Saturday, October 8, 2011

Always The Best Way To Start Your Day

And I'm not just talking about regular breakfast that may consist of two slices of toast or some cold cereal, but a fill-you-up-to-your-eyeballs-and-still-want-more kind of breakfast.  These are especially tasty on cold fall mornings and as always, with a friend or two.  After a mid-morning nap, they seem to keep you full for the rest of the day.  Or, at least until a late afternoon lunch.  I had the great pleasure of making one of these breakfasts Friday morning to kick off a day of knitting with a close friend.

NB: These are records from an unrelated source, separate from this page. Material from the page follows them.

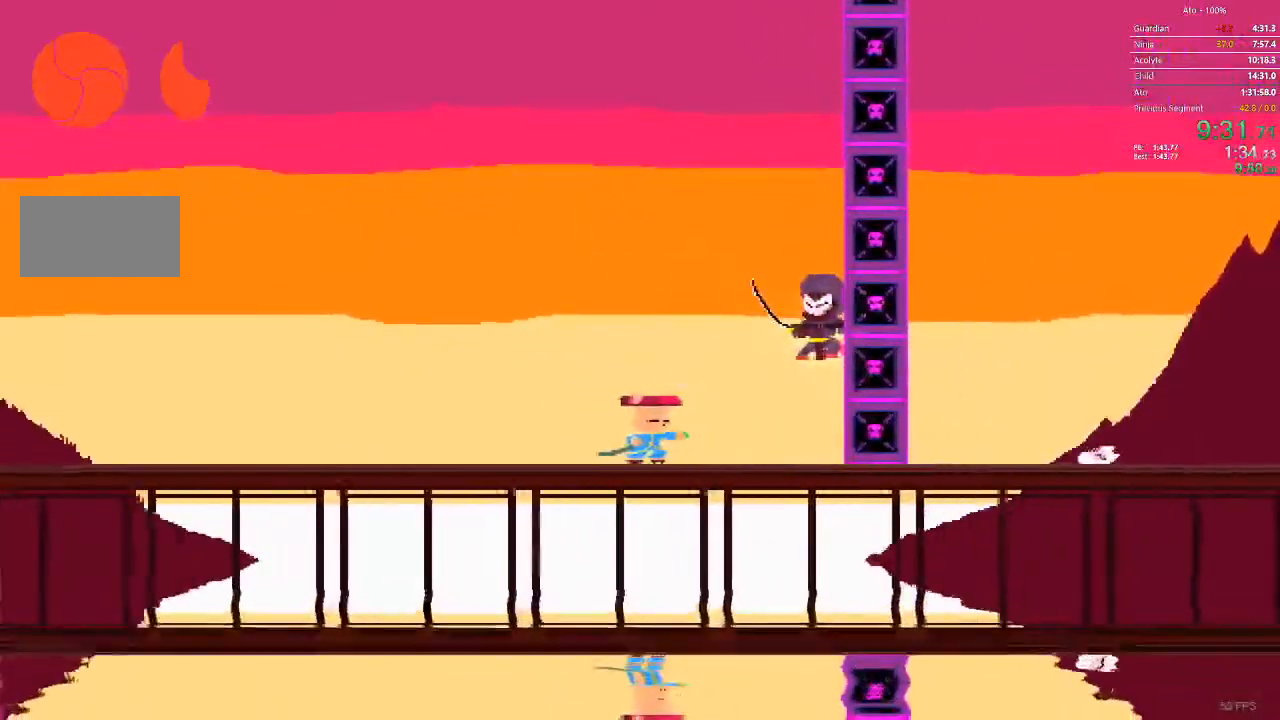
{"buttons": ["DPAD_RIGHT"], "events": []}
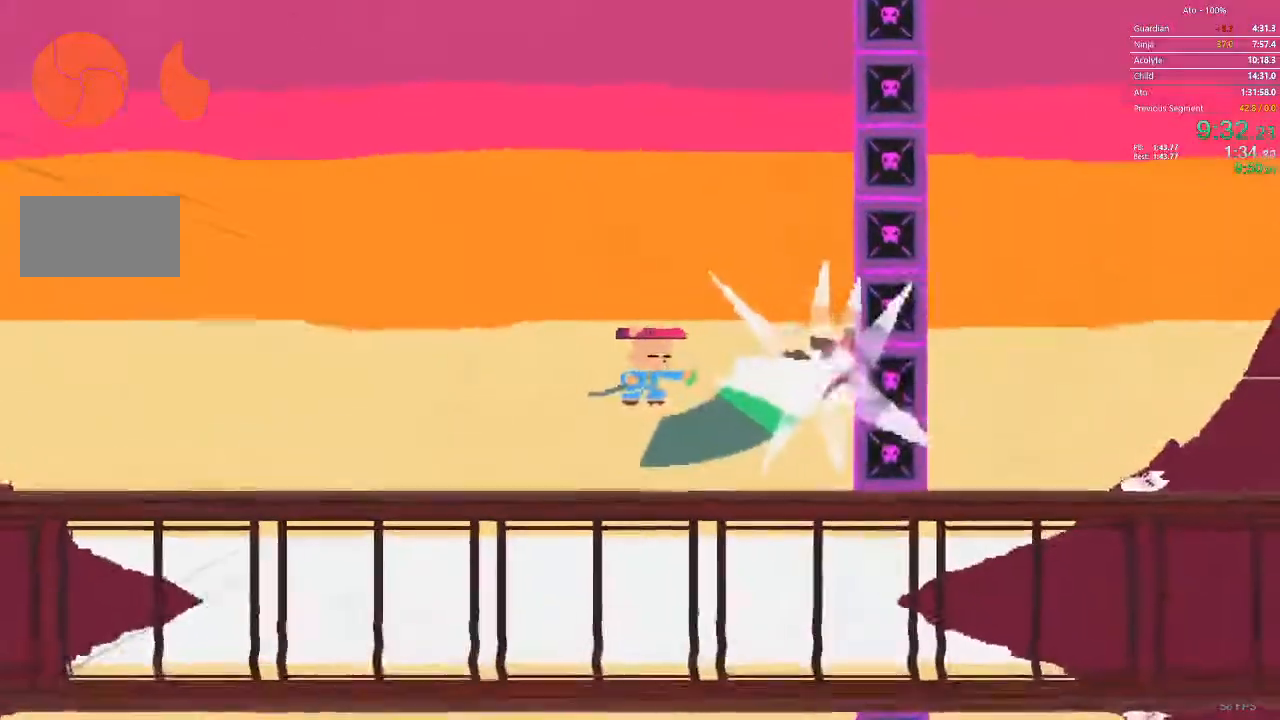
{"buttons": ["DPAD_RIGHT"], "events": [[17, "DPAD_RIGHT", "up"], [350, "DPAD_RIGHT", "down"]]}
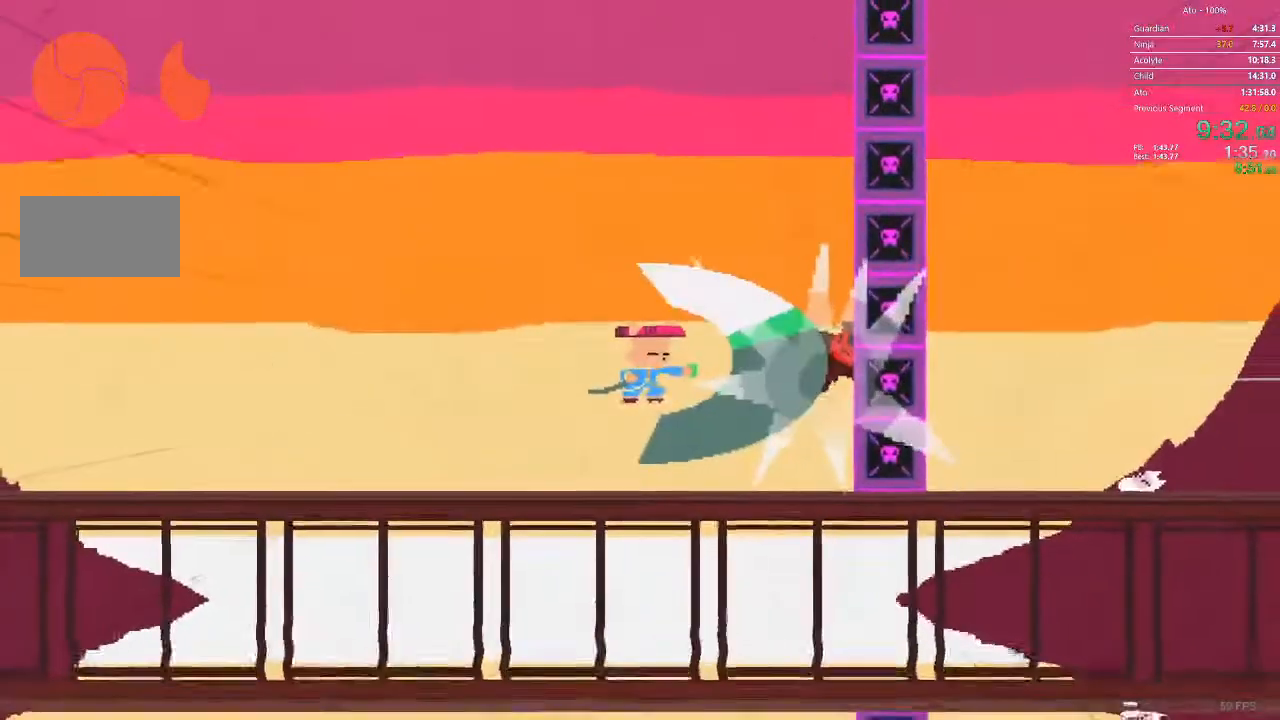
{"buttons": ["DPAD_RIGHT"], "events": []}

Since it was just the two of us, I kept things very simple with fried eggs, toast, hashbrowns, and banana muffins all served with a smoky green tea.  Tea is always a staple at my house 1) because it is my preferred hot beverage, and 2) I do not own a french press, yet (hint hint hint).  Also, tea doesn't seem to fill me as much as a coffee drink allowing me to eat more! It is truly amazing that I don't weigh 400lbs.

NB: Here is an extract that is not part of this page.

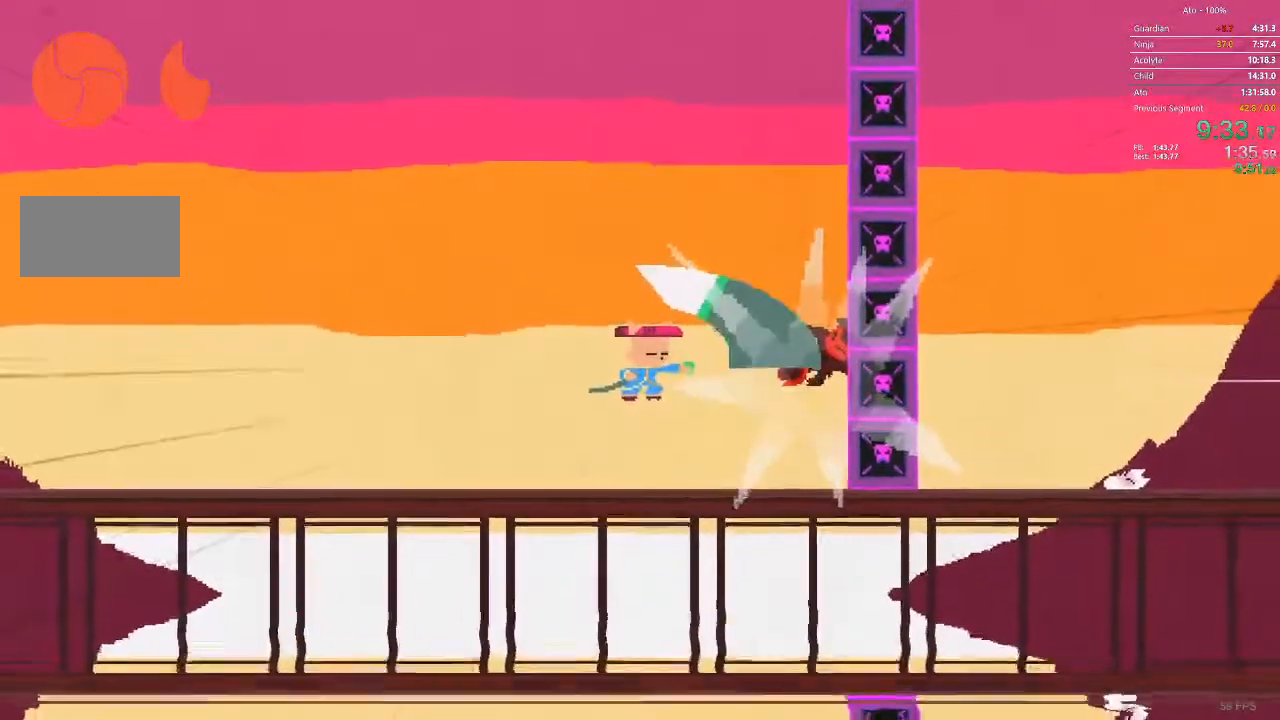
{"buttons": ["DPAD_RIGHT"], "events": []}
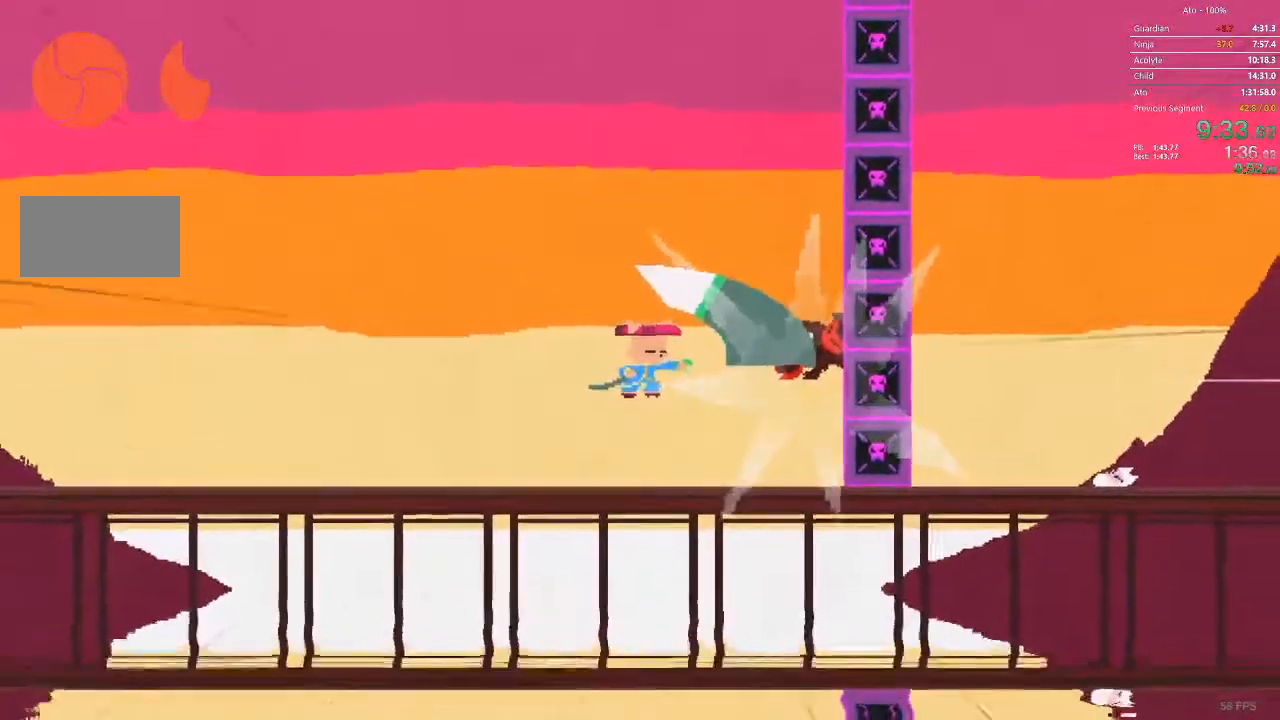
{"buttons": ["DPAD_RIGHT"], "events": []}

And here's how I did it....

Hashbrowns - 2 medium potatoes (any kind will do)
                      1/2 medium onion diced
                      1 tablespoon extra virgin olive oil (it's all I ever use)
                      2 tablespoons butter
                      1 teaspoon garlic powder
                       salt and pepper to taste

Over medium heat saute onions with olive oil, butter, and a pinch of salt until the onion is translucent, making sure they do not brown.  While the onion is cooking, cut the potatoes into roughly 1/2 inch cubes (they cook faster).  Add the potatoes once the onion is translucent, add a dash more olive olive, garlic powder, and a pinch of salt and pepper.  Cover and cook on a low heat, stirring occasionally, until the potatoes are fork tender and slightly browned (roughly 20 minutes).  You can keep the potatoes on low for quite a while as they will only get better and better.

When the potatoes are almost finished, heat up 2 tablespoons of butter in a pan and fry the eggs on a just below medium setting.  It may seem like a ton of butter but it will help the eggs to not stick no matter what kind of a pan you use.  Top with a little sea salt and pepper, or if you want to get extra fancy, sprinkle a little paprika and basil on top.  Absolutely Amazing!

For the muffins, I started with a recipe from a Betty Crocker cookbook I got for Christmas a few years back with a few spins.  I substituted the baking soda for baking powder and added a little more salt.  The muffins came out more light and fluffy than I've ever had them do before!  I also used a few table spoons of whole milk as opposed to buttermilk.

Muffins - 1 1/2 cups flour
               1 2/3 cups sugar
               1 tablespoon baking powder
               1 1/4 teaspoons salt
               2 eggs
               1/2 cup oil (I again used extra virgin olive oil, trust me it's awesome)
               2 tablespoons whole milk
               1 1/2 teaspoons vanilla extract
               3 or 4 very, very ripe bananas

Preheat oven to 325 F. In one mixing bowl, combine all the dry ingredients.  In a separate bowl, combine all the wet ingredients and the bananas mashed.  Add the wet to the dry and mix until everything is combined.  In a greased muffin pan, fill each cup to just under the rim.  Bake at 325 F for 25 to 30 minutes, rotating the pan once.  Serve while piping hot or at room temperature with a cup tea a little later.